Gibt es weitere Projekte, die Sie bereits nennen können?
Heiko Kühnen: Zu der neuen Beschichtungstechnologie, die aktuell noch weltweit einzigartig ist, bauen wir ein entsprechendes Technologielabor auf. Das ist für uns ein entscheidender Schritt, weil wir damit für uns nochmal ganz andere Möglichkeiten generieren – wie verschiedenste Entwicklungsschritte im kleineren Maßstab zu simulieren, bevor wir auf die Großanlage gehen.
Sie arbeiten seit gut 30 Jahren für Object Carpet. Was reizt Sie an der Industrie?

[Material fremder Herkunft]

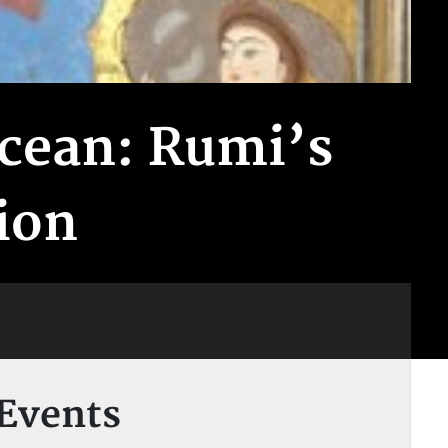
Ocean: Rumi’s
ion
Events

Heiko Kühnen: An Object Carpet reizt mich die hohe Beweglichkeit, Aktivität und Innovationsfreude. Das ist nicht überall gegeben und war immer sehr herausfordernd und interessant. Was mich im Moment besonders antreibt, ist einen Beitrag leisten zu können, damit sich hinsichtlich des Bewusstseins für die Umwelt in der Industrie und in der Gesellschaft etwas verändert. Damit diese Veränderung stattfindet, müssen die Möglichkeiten hierfür geschaffen werden. Object Carpet ist darin visionär und das motiviert mich, mit Leidenschaft dabei zu sein.